Information supplied
• • • • • • •

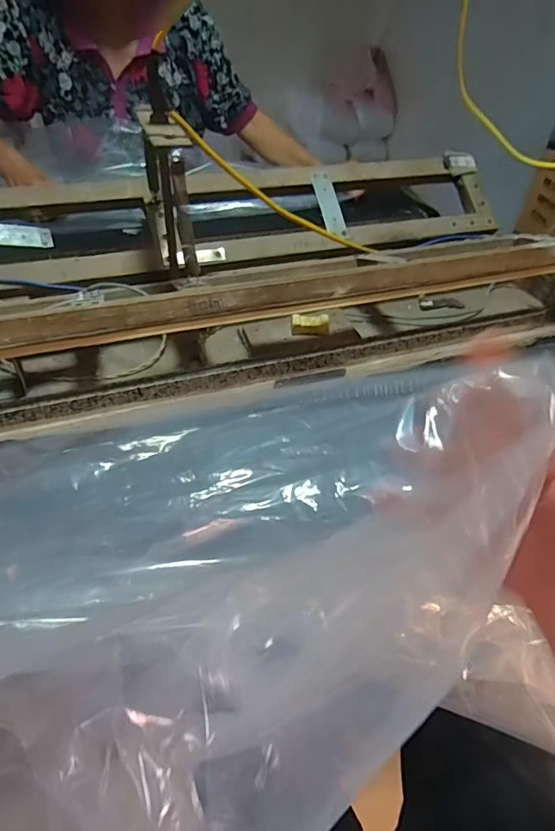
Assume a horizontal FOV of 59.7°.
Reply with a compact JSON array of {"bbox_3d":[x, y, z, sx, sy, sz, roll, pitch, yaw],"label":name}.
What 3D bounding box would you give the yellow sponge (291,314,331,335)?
[{"bbox_3d":[0.045,-0.120,0.641,0.050,0.019,0.025,3,46,-2],"label":"yellow sponge"}]

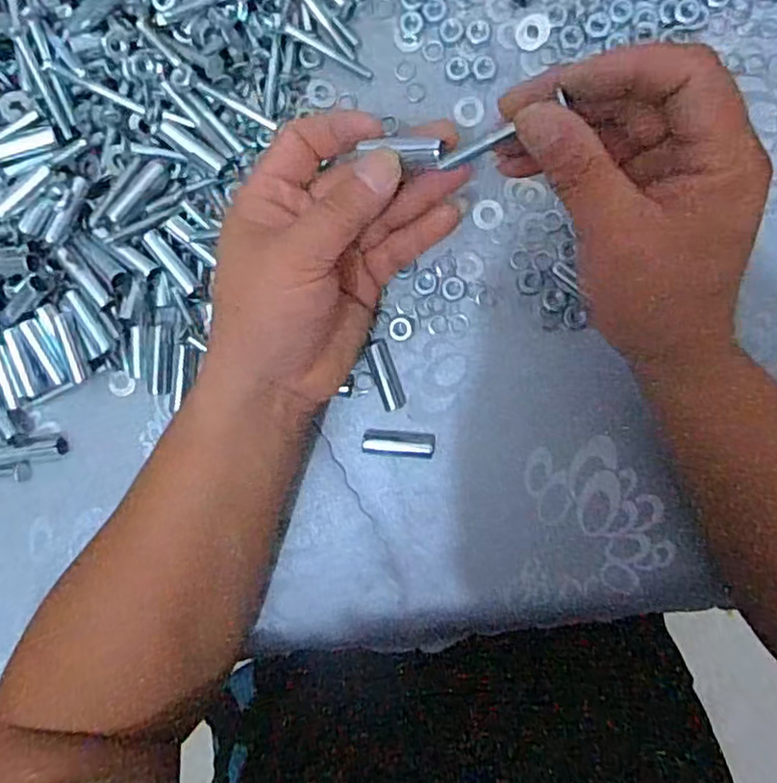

• • • • • • •

Retype, word for word, only the line holding "What 3D bounding" and the lines after it through the final line of the listing above, and leave every picture out.

What 3D bounding box would you give the yellow sponge (291,314,331,335)?
[{"bbox_3d":[0.045,-0.120,0.641,0.050,0.019,0.025,3,46,-2],"label":"yellow sponge"}]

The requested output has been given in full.